Continue the excerpt below on the small-signal frequency response and input impedance of the SDT, starting after its last sentence.

• Excerpt provided
□ □ □

The effect of active feedback on the input is represented by a dependent current source, as illustrated in Fig. 22, with a factor of  $A_n(S) \times g_{m3}$ , where  $g_{m3}$  is the transconductance of the  $M_3$  transistor. The feedback capacitor,  $C_f$ , consists of a parasitic capacitor associated with the node  $V_f$  and an additional variable capacitor. By applying Kirchhoff's Current Law (KCL) at both output nodes, and considering the above descriptions, we can derive the voltage frequency transfer function of both outputs with respect to the input node ( $V_{in}$ ). This transfer function is given in (33), where S is the complex frequency, defined as  $S = j2\pi f$  with  $j = \sqrt{-1}$  and f representing the frequency in Hertz.



FIGURE 22. Small-signal equivalent circuit of SDT for frequency response.

$$V_{o1} - V_{o2} = \left(\frac{A_1}{1 + \tau_1 S} + \frac{A_2}{1 + \tau_2 S}\right) V_{in}$$
(33)

By applying KCL at the input node and performing algebraic simplifications, we can express  $V_{in}$  in terms of  $I_{in}$ , which also reveals the input impedance of the SDT, as shown in the equation below:

$$Z_{in} = \frac{(1 + \tau_2 S) (1 + \tau_f S)}{G_0 \left(1 + \frac{(\tau_{in} + \tau_f + \tau_2)S}{(1 + A_f)} + \frac{(\tau_{in} (\tau_f + \tau_2) + \tau_f \tau_2)S^2}{(1 + A_f)} + \frac{\tau_{in} \tau_f \tau_2 S^3}{(1 + A_f)}\right)}$$
(34)

In this equation,  $G_0 = (g_{m1} + g_{o3})(1 + A_f)$ , which represents the gm-boosting technique, where the transconductance of  $M_1$  is increased due to using an active feedback path [47]. By inserting (34) into (33), while considering the gain and phase imbalance conditions, and performing some manipulation, we can derive (7).

□ □ □

• Extracted entries
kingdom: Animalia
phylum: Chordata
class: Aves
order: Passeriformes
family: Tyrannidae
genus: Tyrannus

□ □ □

• Task answer
## **APPENDIX B NOISE ANALYSIS**

In the noise analysis of our optical receiver, we primarily consider a wide-sense stationary random process x(t) with zero mean. x(t) passing through a linear time-invariant (LTI) system characterized by an impulse response h(t). The autocorrelation of the output y(t) is given by [46]:

$$R_{y}(\tau) = h(-\tau) * h(\tau) * R_{x}(\tau)$$
(35)

Therefore, as result of the Wiener-Khinchin theorem, the above equation can be expressed in terms of the power spectral density (PSD,  $S_i(f)$ ) as follows:

$$S_{v}(f) = |H(f)|^{2} \times S_{x}(f)$$
 (36)

As previously mentioned, the random process has a zero mean, allowing the output variance  $(\delta_y)$  to be expressed as

shown in (37).

$$\sigma_{y}^{2} = R_{y}(0) = \int_{-\infty}^{\infty} |H(f)|^{2} \times S_{x}(f) df \qquad (37)$$

In our calculation, we primarily focus on white noise, which is frequency-independent. As a result, we only need to evaluate  $I = \int_{-\infty}^{\infty} |H(f)|^2 df$ . Consequently, we first need to calculate H(f) for each source of noise. By integrating and multiplying with the PSD of each associated noise source, we can obtain the variance of each noise source. Since these noise sources are statistically independent, their variances can be added together.

Now, the poles and zeros profile of H(f) determines the amount of noise that reaches the output. To simplify the noise calculation, we utilized the integral results summarized in (38), (39), and (40).

$$H_{1} = \frac{1}{1 + \frac{S}{\omega_{p}}}, I = \frac{\omega_{p}}{4}$$
(38)  
$$H_{2} = \frac{\overbrace{1 \pm \frac{S}{\omega_{p}}}^{N_{1}(S)}}{1 \pm \frac{S}{\omega_{z}}}, I = \frac{Q\omega_{0}}{4} \left(1 + \frac{\omega_{0}^{2}}{\omega_{z}^{2}}\right)$$
(39)

$$H_{3} = \frac{N_{1}(S)}{D_{1}(S) \times D_{2}(S)}, I = \frac{Q\omega_{0}}{4} \left( \frac{1 + \frac{\omega_{0}}{Q\omega_{p}} + \left(\frac{\omega_{0}}{\omega_{z}}\right)^{2}}{1 + \frac{\omega_{0}}{Q\omega_{p}} + \left(\frac{\omega_{0}}{\omega_{p}}\right)^{2}} \right)$$
(40)

The calculations in this paper for first- and second-order transfer functions are similar to closed-form integrals computed in [48] and [49]. In contrast, our calculation provides a general form for the third-order system, which was not reported in the two previous references.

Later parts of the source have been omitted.